→ **PROMPT**
The answer must give back every line of the data exactly, with no pictures.

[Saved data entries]

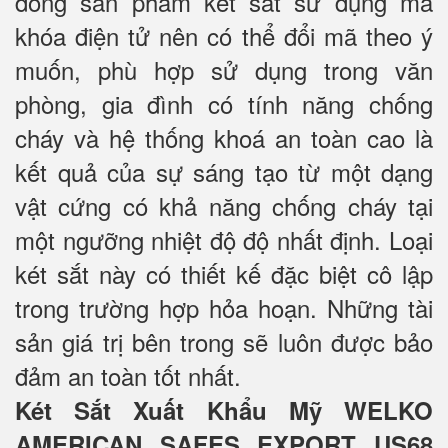
dòng sản phẩm két sắt sử dụng mã
khóa điện tử nên có thể đổi mã theo ý
muốn, phù hợp sử dụng trong văn
phòng, gia đình có tính năng chống
cháy và hệ thống khoá an toàn cao là
kết quả của sự sáng tạo từ một dạng
vật cứng có khả năng chống cháy tại
một ngưỡng nhiệt độ độ nhất định. Loại
két sắt này có thiết kế đặc biệt cô lập
trong trường hợp hỏa hoạn. Những tài
sản giá trị bên trong sẽ luôn được bảo
đảm an toàn tốt nhất.
Két Sắt Xuất Khẩu Mỹ WELKO
AMERICAN SAFES EXPORT US68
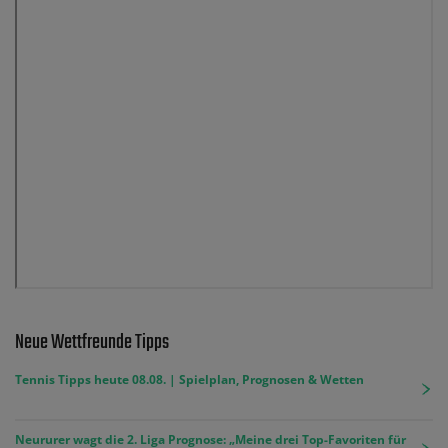
Neue Wettfreunde Tipps
Tennis Tipps heute 08.08. | Spielplan, Prognosen & Wetten
Neururer wagt die 2. Liga Prognose: „Meine drei Top-Favoriten für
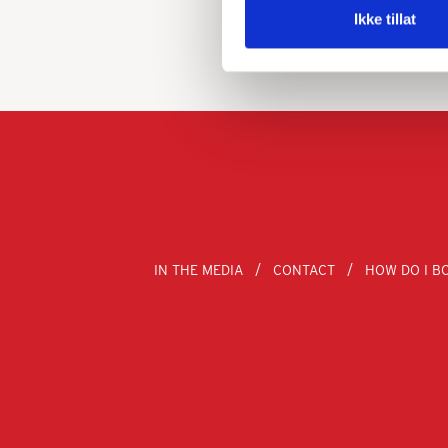
Ikke tillat
IN THE MEDIA
CONTACT
HOW DO I B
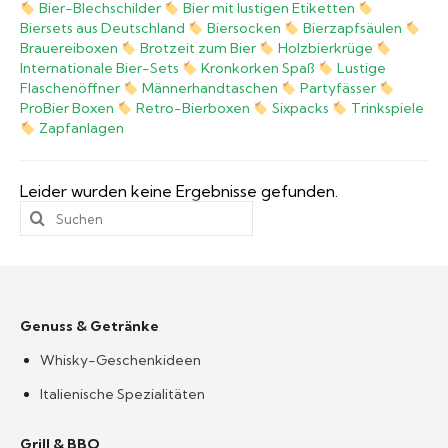
Bier-Blechschilder
Bier mit lustigen Etiketten
Biersets aus Deutschland
Biersocken
Bierzapfsäulen
Biergläser
Brauereiboxen
Brotzeit zum Bier
Holzbierkrüge
Internationale Bier-Sets
Kronkorken Spaß
Lustige
Flaschenöffner
Männerhandtaschen
Partyfässer
Geschenksets
ProBier Boxen
Retro-Bierboxen
Sixpacks
Trinkspiele
Zapfanlagen
Partyfässer
Leider wurden keine Ergebnisse gefunden.
Suchen
nach:
Genuss & Getränke
Whisky-Geschenkideen
Italienische Spezialitäten
Grill & BBQ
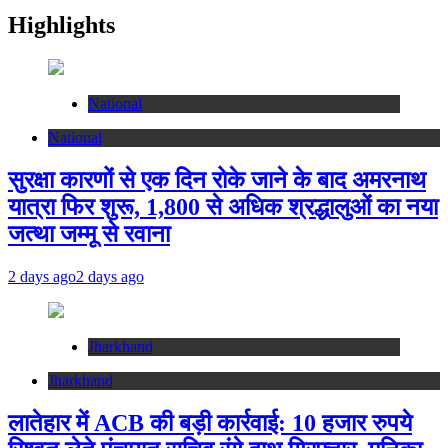
Highlights
National
National
सुरक्षा कारणों से एक दिन रोके जाने के बाद अमरनाथ
यात्रा फिर शुरू, 1,800 से अधिक श्रद्धालुओं का नया
जत्था जम्मू से रवाना
2 days ago
2 days ago
Jharkhand
Jharkhand
लातेहार में ACB की बड़ी कार्रवाई: 10 हजार रुपये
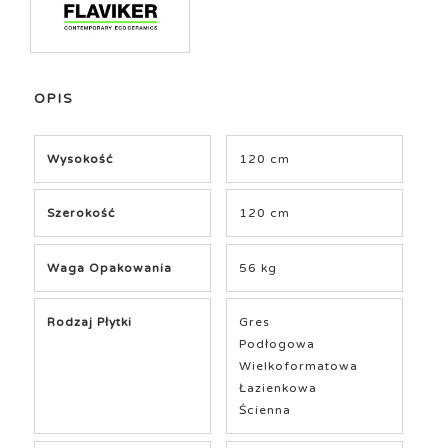
OPIS
Wysokość
120 cm
Szerokość
120 cm
Waga Opakowania
56 kg
Rodzaj Płytki
Gres
Podłogowa
Wielkoformatowa
Łazienkowa
Ścienna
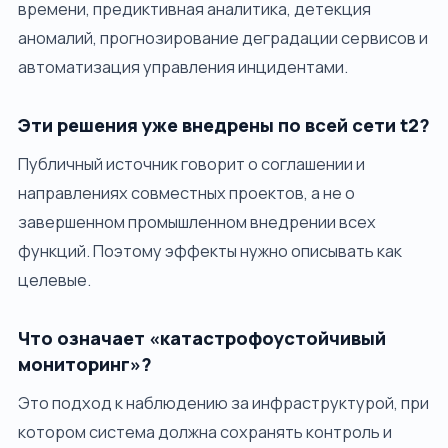
времени, предиктивная аналитика, детекция
аномалий, прогнозирование деградации сервисов и
автоматизация управления инцидентами.
Эти решения уже внедрены по всей сети t2?
Публичный источник говорит о соглашении и
направлениях совместных проектов, а не о
завершенном промышленном внедрении всех
функций. Поэтому эффекты нужно описывать как
целевые.
Что означает «катастрофоустойчивый
мониторинг»?
Это подход к наблюдению за инфраструктурой, при
котором система должна сохранять контроль и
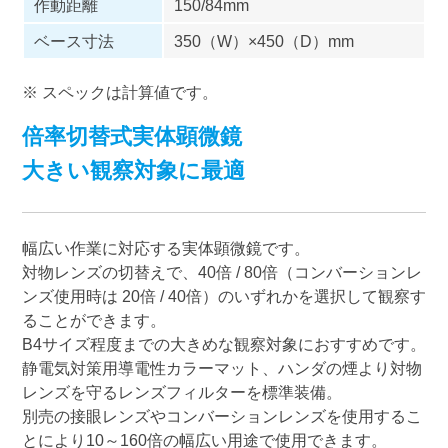
作動距離
150/84mm
ベース寸法
350（W）×450（D）mm
※ スペックは計算値です。
倍率切替式実体顕微鏡
大きい観察対象に最適
幅広い作業に対応する実体顕微鏡です。
対物レンズの切替えで、40倍 / 80倍（コンバーションレ
ンズ使用時は 20倍 / 40倍）のいずれかを選択して観察す
ることができます。
B4サイズ程度までの大きめな観察対象におすすめです。
静電気対策用導電性カラーマット、ハンダの煙より対物
レンズを守るレンズフィルターを標準装備。
別売の接眼レンズやコンバーションレンズを使用するこ
とにより10～160倍の幅広い用途で使用できます。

→ **ANSWER SECTION**
dòng sản phẩm két sắt sử dụng mã
khóa điện tử nên có thể đổi mã theo ý
muốn, phù hợp sử dụng trong văn
phòng, gia đình có tính năng chống
cháy và hệ thống khoá an toàn cao là
kết quả của sự sáng tạo từ một dạng
vật cứng có khả năng chống cháy tại
một ngưỡng nhiệt độ độ nhất định. Loại
két sắt này có thiết kế đặc biệt cô lập
trong trường hợp hỏa hoạn. Những tài
sản giá trị bên trong sẽ luôn được bảo
đảm an toàn tốt nhất.
Két Sắt Xuất Khẩu Mỹ WELKO
AMERICAN SAFES EXPORT US68
Neue Wettfreunde Tipps
Tennis Tipps heute 08.08. | Spielplan, Prognosen & Wetten
Neururer wagt die 2. Liga Prognose: „Meine drei Top-Favoriten für
Ikke tillat
IN THE MEDIA
CONTACT
HOW DO I B
Bier-Blechschilder
Bier mit lustigen Etiketten
Biersets aus Deutschland
Biersocken
Bierzapfsäulen
Biergläser
Brauereiboxen
Brotzeit zum Bier
Holzbierkrüge
Internationale Bier-Sets
Kronkorken Spaß
Lustige
Flaschenöffner
Männerhandtaschen
Partyfässer
Geschenksets
ProBier Boxen
Retro-Bierboxen
Sixpacks
Trinkspiele
Zapfanlagen
Partyfässer
Leider wurden keine Ergebnisse gefunden.
Suchen
nach:
Genuss & Getränke
Whisky-Geschenkideen
Italienische Spezialitäten
Grill & BBQ
Highlights
National
National
सुरक्षा कारणों से एक दिन रोके जाने के बाद अमरनाथ
यात्रा फिर शुरू, 1,800 से अधिक श्रद्धालुओं का नया
जत्था जम्मू से रवाना
2 days ago
2 days ago
Jharkhand
Jharkhand
लातेहार में ACB की बड़ी कार्रवाई: 10 हजार रुपये
OPIS
Wysokość
120 cm
Szerokość
120 cm
Waga Opakowania
56 kg
Rodzaj Płytki
Gres
Podłogowa
Wielkoformatowa
Łazienkowa
Ścienna
времени, предиктивная аналитика, детекция
аномалий, прогнозирование деградации сервисов и
автоматизация управления инцидентами.
Эти решения уже внедрены по всей сети t2?
Публичный источник говорит о соглашении и
направлениях совместных проектов, а не о
завершенном промышленном внедрении всех
функций. Поэтому эффекты нужно описывать как
целевые.
Что означает «катастрофоустойчивый
мониторинг»?
Это подход к наблюдению за инфраструктурой, при
котором система должна сохранять контроль и
作動距離
150/84mm
ベース寸法
350（W）×450（D）mm
※ スペックは計算値です。
倍率切替式実体顕微鏡
大きい観察対象に最適
幅広い作業に対応する実体顕微鏡です。
対物レンズの切替えで、40倍 / 80倍（コンバーションレ
ンズ使用時は 20倍 / 40倍）のいずれかを選択して観察す
ることができます。
B4サイズ程度までの大きめな観察対象におすすめです。
静電気対策用導電性カラーマット、ハンダの煙より対物
レンズを守るレンズフィルターを標準装備。
別売の接眼レンズやコンバーションレンズを使用するこ
とにより10～160倍の幅広い用途で使用できます。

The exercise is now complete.